In the coming days, ministers will undoubtedly attempt to blame the price hikes on international oil prices or the International Monetary Fund (IMF). This is a half-truth, at best. The overwhelming share of the hike comes from taxation, with citizens forced to bankroll the state’s fiscal failures every time they fill their tanks or pay transport fares. Fuel costs are not limited to transport alone, rippling through every sector of the economy, pushing up food prices and utility costs. The end result is inflation that disproportionately punishes the salaried class, laborers and the poor while insulating the wealth and privileged.

It would be disingenuous to ignore the successive failures of the Federal Board of Revenue in bringing us to this point. For years, we have been sold a canard of tax reform, digitization and expansion of the tax base. Yet the same cycle persists, with authorities ignoring untaxed sectors or tax evaders while repeatedly resorting to indirect taxation. There is no doubt the FBR has failed in its central mandate. There is also little incentive for it to improve, as its inefficiencies are rewarded with hefty bonuses, salary increases and a fleet of new vehicles rather than any meaningful accountability.

What makes the entire situation so galling is the government’s inability to offer even token acknowledgment of the misery it is inflicting on the public. Instead, it celebrates diplomatic successes, seeming to substitute them for governance. Undoubtedly, diplomatic engagement holds value. International mediation efforts, regional outreach and strategic partnerships matter. But diplomacy does not pay electricity bills, it does not lower food prices, and it certainly doesn’t make fuel affordable. Nor has it materially improved the lives of ordinary Pakistanis who still face humiliating visa restrictions, shrinking economic opportunities, and relentless inflation that leaves little space for savings.

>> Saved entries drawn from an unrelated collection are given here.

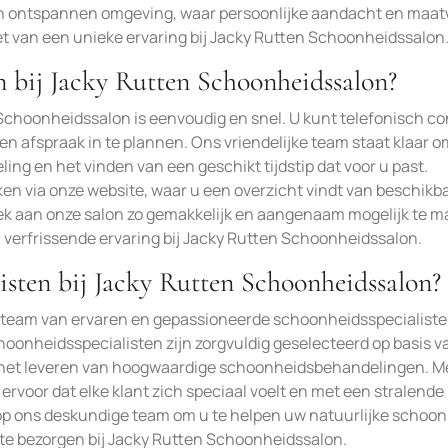
 en ontspannen omgeving, waar persoonlijke aandacht en maa
et van een unieke ervaring bij Jacky Rutten Schoonheidssalon
 bij Jacky Rutten Schoonheidssalon?
Schoonheidssalon is eenvoudig en snel. U kunt telefonisch co
afspraak in te plannen. Ons vriendelijke team staat klaar o
ling en het vinden van een geschikt tijdstip dat voor u past.
en via onze website, waar u een overzicht vindt van beschikb
oek aan onze salon zo gemakkelijk en aangenaam mogelijk te m
verfrissende ervaring bij Jacky Rutten Schoonheidssalon.
isten bij Jacky Rutten Schoonheidssalon?
 team van ervaren en gepassioneerde schoonheidsspecialiste
choonheidsspecialisten zijn zorgvuldig geselecteerd op basis 
an het leveren van hoogwaardige schoonheidsbehandelingen. M
ervoor dat elke klant zich speciaal voelt en met een stralende
 op ons deskundige team om u te helpen uw natuurlijke schoon
g te bezorgen bij Jacky Rutten Schoonheidssalon.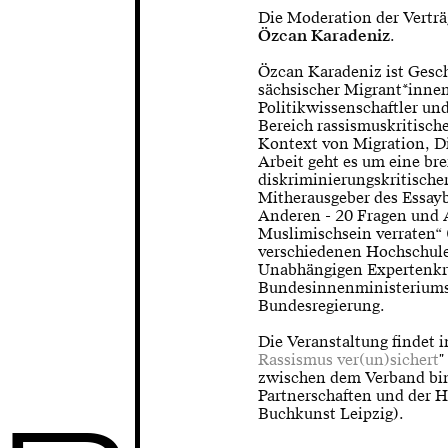
Die Moderation der Vertr
Özcan Karadeniz
.
Özcan Karadeniz ist Gesc
sächsischer Migrant*innen
Politikwissenschaftler und
Bereich rassismuskritische
Kontext von Migration, D
Arbeit geht es um eine br
diskriminierungskritischer
Mitherausgeber des Essay
Anderen - 20 Fragen und A
Muslimischsein verraten“ 
verschiedenen Hochschulen
Unabhängigen Expertenkre
Bundesinnenministeriums 
Bundesregierung.
Die Veranstaltung findet
Rassismus ver(un)sichert
"
zwischen dem Verband bin
Partnerschaften und der H
Buchkunst Leipzig).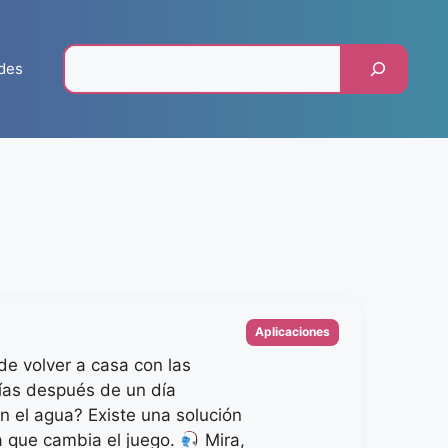
Pesquisar
des
Categorias
Aplicaciones
e volver a casa con las
as después de un día
n el agua? Existe una solución
a que cambia el juego.
Mira,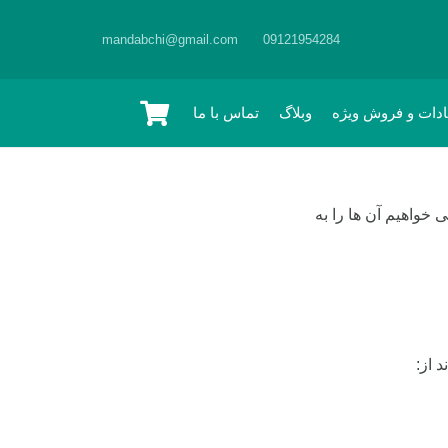
mandabchi@gmail.com
09121954284
ادات و فروش ویژه
وبلاگ
تماس با ما
خواهیم آن ها را به
 از: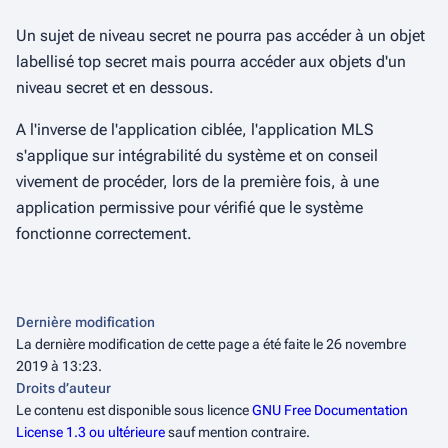
Un sujet de niveau secret ne pourra pas accéder à un objet
labellisé
top secret
mais pourra accéder aux objets d'un
niveau secret et en dessous.
A l'inverse de l'application ciblée, l'application MLS
s'applique sur intégrabilité du système et on conseil
vivement de procéder, lors de la première fois, à une
application
permissive
pour vérifié que le système
fonctionne correctement.
Dernière modification
La dernière modification de cette page a été faite le 26 novembre
2019 à 13:23.
Droits d’auteur
Le contenu est disponible sous licence
GNU Free Documentation
License 1.3 ou ultérieure
sauf mention contraire.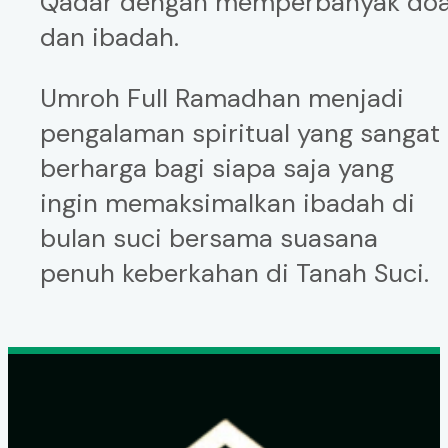
Qadar dengan memperbanyak do
dan ibadah.
Umroh Full Ramadhan menjadi
pengalaman spiritual yang sangat
berharga bagi siapa saja yang
ingin memaksimalkan ibadah di
bulan suci bersama suasana
penuh keberkahan di Tanah Suci.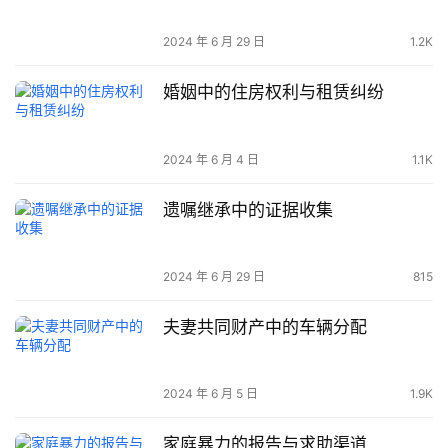
2024 年 6 月 29 日
1.2K
婚姻中的住房权利与租赁纠纷
2024 年 6 月 4 日
1.1K
遗嘱继承中的证据收集
2024 年 6 月 29 日
815
夫妻共同财产中的车辆分配
2024 年 6 月 5 日
1.9K
家庭暴力的报告与求助渠道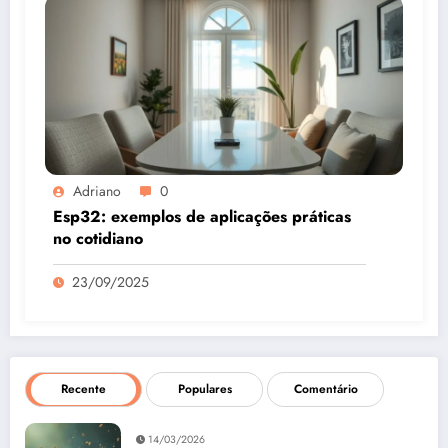
Adriano
0
Esp32: exemplos de aplicações práticas
no cotidiano
23/09/2025
Recente
Populares
Comentário
14/03/2026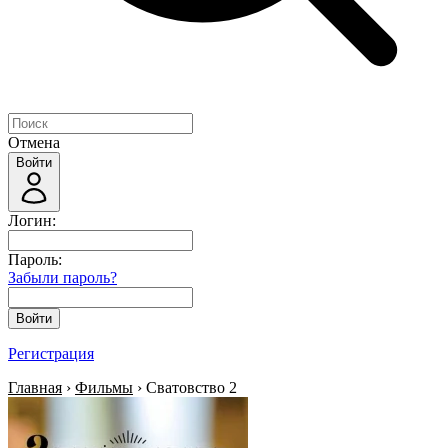
Отмена
Войти
Логин:
Пароль:
Забыли пароль?
Войти
Регистрация
Главная
›
Фильмы
› Сватовство 2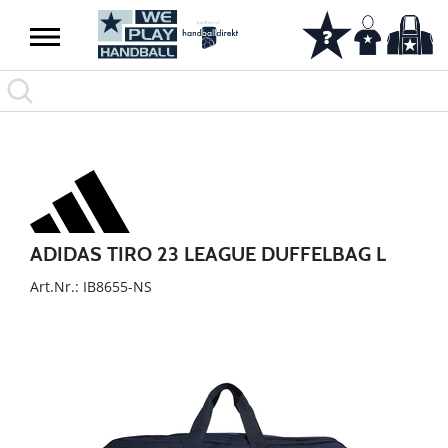
ADIDAS TIRO 23 LEAGUE DUFFELBAG L
Art.Nr.: IB8655-NS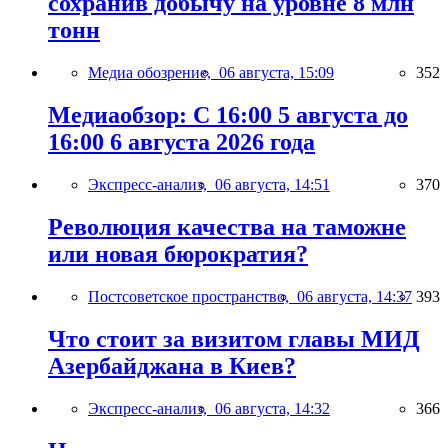
сохранив добычу на уровне 8 млн
тонн
Медиа обозрение,
06 августа, 15:09
352
Медиаобзор: С 16:00 5 августа до
16:00 6 августа 2026 года
Экспресс-анализ,
06 августа, 14:51
370
Революция качества на таможне
или новая бюрократия?
Постсоветское пространство,
06 августа, 14:37
393
Что стоит за визитом главы МИД
Азербайджана в Киев?
Экспресс-анализ,
06 августа, 14:32
366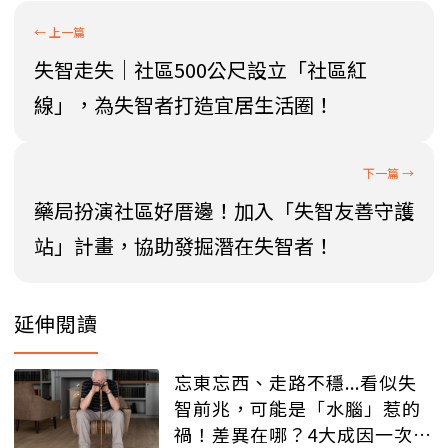
失智走失｜社區500公尺設立「社區紅
線」，為失智者打造宜居生活圈！
藥局扮演社區好厝邊！加入「失智友善守護
站」計畫，協助發掘潛在失智者！
延伸閱讀
忘東忘西、走路不穩...看似失
智前兆，可能是「水腦」惹的
禍！差異在哪？4大成因一次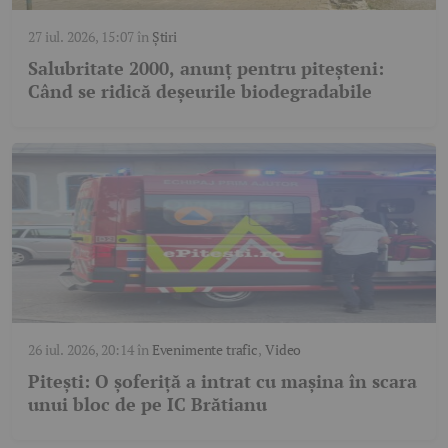
27 iul. 2026, 15:07
în
Știri
Salubritate 2000, anunț pentru piteșteni:
Când se ridică deșeurile biodegradabile
26 iul. 2026, 20:14
în
Evenimente trafic
,
Video
Pitești: O șoferiță a intrat cu mașina în scara
unui bloc de pe IC Brătianu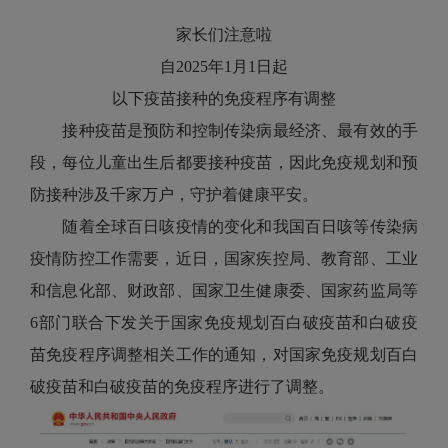
家长们注意啦
自2025年1月1日起
以下疫苗接种的免疫程序有调整
接种疫苗是预防和控制传染病最经济、最有效的手
段，每位儿童出生后都要接种疫苗，因此免疫规划和预
防接种涉及千家万户，守护着健康平安。
随着全球百日咳疫情的变化和我国百日咳等传染病
疫情防控工作需要，近日，国家疾控局、教育部、工业
和信息化部、财政部、国家卫生健康委、国家药监局等
6部门联合下发关于国家免疫规划百白破疫苗和白破疫
苗免疫程序调整相关工作的通知，对国家免疫规划百白
破疫苗和白破疫苗的免疫程序进行了调整。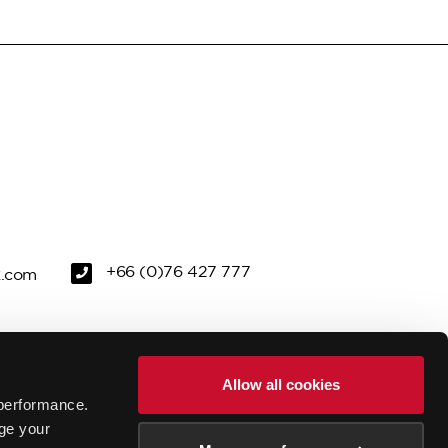
+66 (0)76 427 777
k.com
ZU ERKUNDEN
GRÜN
Allow all cookies
performance.
TAGUNGEN UND VERANSTALTUNGEN
ge your
R RUNDGANG
FAQS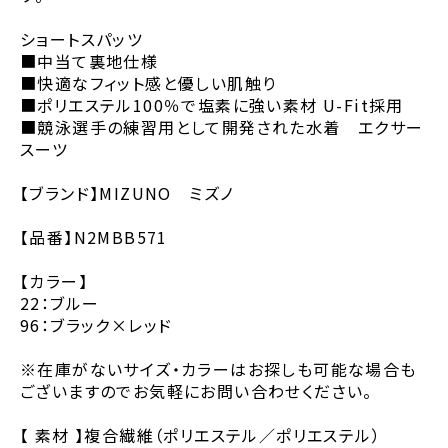
ショートスパッツ
■中当て裏地仕様
■快適なフィット感と優しい肌触り
■ポリエステル100％で塩素に強い素材 U-Fit採用
■競泳選手の練習用として開発された水着 エクサー
スーツ
【ブランド】MIZUNO ミズノ
【品番】N2MBB571
【カラー】
22：ブルー
96：ブラック×レッド
※在庫がないサイズ・カラーはお探しも可能な場合も
ございますのでお気軽にお問い合わせください。
【 素材 】複合繊維（ポリエステル／ポリエステル）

This disconnect between official triumphalism and public suffering is now impossible to ignore. The government demands “austerity” to cut the fuel bill even as the rulers themselves refuse to cut their gas-guzzling protocols or various entitlements. Instead, the entire burden falls on ordinary households to ration electricity usage and cut back on essentials. Such disparity breeds resentment, not patriotism.

There is only so long that nationalism and rhetoric can mask economic misery. People do not judge governments solely by speeches delivered abroad or headlines celebrating diplomatic breakthroughs; they judge them by whether they can afford groceries, fuel and utility bills. They judge them by whether there is dignity in daily life.

If the government wants public support for its diplomatic agenda, those achievements must translate into tangible economic relief—and quickly. The public does not care how many diplomatic “wins” Islamabad secures if it cannot afford to keep the lights on.